Another option to adding warmth to your sleeping bag is to layer up. For your feet make sure you have thick wool socks to help maintain warmth in your feet. For your legs you can wear long johns or extra leggings for added warmth. For your upper body you can wear either a fleece jacket or down jacket to help insulate and maintain your body heat.
Layering up while sleeping will make a big difference in warmth in your sleeping bag. Although sleeping bags have temperature ratings, sometimes they do not do a good job of holding your body heat close to you so it really helps to add layers of clothing to keep that heat central.
Extra Items to Add More Warmth To Your Sleeping Bag
If you still feel cold and want to add more warmth then its time to use external heat forces. Some people just run colder and need help with heat generation. The first item you can use is heating up some water and adding it to a heat resistant bottle. Once you have the bottle. touch it so its not too hot against your skin. Add cool water as needed to help lower the temperature. Once you have the warm bottle you can add it to the inside of your sleeping bag.
Having the bottle inside your sleeping bag will help spread heat from the water into your sleeping bag. You can have multiple bottles and have one near your feet, one hear your face, and one year your torso to feel warm all over. The downside to this method is you have to bring extra bottles and you need to heat up water, but its worth it if it helps you stay warm at night and fall asleep.
An alternative to using warm bottles is to use heating pads. There are heating pads for hands, feet, and body. These heating pads can last a few hours and help generate a ton of heat to help you stay warm in your sleeping bag. This is a quick and easy way to get warmth as you sleep.
The major downside of heating pads is the trash and lack of reuse ability, however if you are feeling cold they will get the job done.
Covering Your Face
Something many people don’t think about when they’re laying down in their sleeping bags and their face is exposed to the cold air is that they are exhaling a lot of body heat with each breath they take. The heat from your breath can be redirected back to your sleeping bag by covering your face and exhaling into your sleeping bag. This can help add more warmth to your sleeping bag over night.
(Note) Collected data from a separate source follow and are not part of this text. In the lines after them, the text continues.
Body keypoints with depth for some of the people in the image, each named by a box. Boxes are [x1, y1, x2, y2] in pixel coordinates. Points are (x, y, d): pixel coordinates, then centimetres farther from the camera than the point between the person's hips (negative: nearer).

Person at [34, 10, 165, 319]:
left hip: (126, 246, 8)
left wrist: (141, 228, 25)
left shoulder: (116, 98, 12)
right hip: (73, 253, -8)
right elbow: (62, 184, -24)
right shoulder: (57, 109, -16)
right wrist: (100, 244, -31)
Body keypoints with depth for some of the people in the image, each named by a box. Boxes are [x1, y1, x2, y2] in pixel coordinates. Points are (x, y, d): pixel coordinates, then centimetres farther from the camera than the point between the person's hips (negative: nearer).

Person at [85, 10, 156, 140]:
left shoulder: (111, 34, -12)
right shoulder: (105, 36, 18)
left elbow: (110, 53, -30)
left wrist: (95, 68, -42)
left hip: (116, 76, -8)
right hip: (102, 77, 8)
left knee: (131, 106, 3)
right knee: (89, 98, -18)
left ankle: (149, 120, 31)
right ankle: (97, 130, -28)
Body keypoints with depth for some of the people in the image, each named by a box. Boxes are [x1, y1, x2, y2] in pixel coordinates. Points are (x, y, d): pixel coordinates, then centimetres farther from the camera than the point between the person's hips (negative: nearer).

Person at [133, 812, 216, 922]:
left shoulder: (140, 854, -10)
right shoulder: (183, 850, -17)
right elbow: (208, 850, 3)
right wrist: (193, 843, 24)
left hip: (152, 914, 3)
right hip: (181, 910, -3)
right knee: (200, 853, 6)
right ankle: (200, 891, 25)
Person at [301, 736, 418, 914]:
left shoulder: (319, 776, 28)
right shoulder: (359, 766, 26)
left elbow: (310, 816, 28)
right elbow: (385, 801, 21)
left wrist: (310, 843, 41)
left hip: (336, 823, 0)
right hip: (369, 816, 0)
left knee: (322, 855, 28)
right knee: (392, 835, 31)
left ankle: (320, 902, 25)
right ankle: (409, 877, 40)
Laying there in your thick sleeping bag and tossing and turning due to the cold is no way to relax on a camping trip. We went over things to think about when setting up your tent and ways to minimize unwanted wind and drafts to keep the inside of your tent warm. We also went over how your sleeping pad, sleeping bag liner, and layers can impact the heat and help you stay warm. Finally we went over external heat sources to warm your sleeping bag even more.
Feeling warm and cozy in your sleeping bag can help you get a good nights rest and be energized for your outdoor activities. Use the strategies and tools above to help you stay warmer and sleep better on your next camping trip. Enjoy your next outdoor adventure!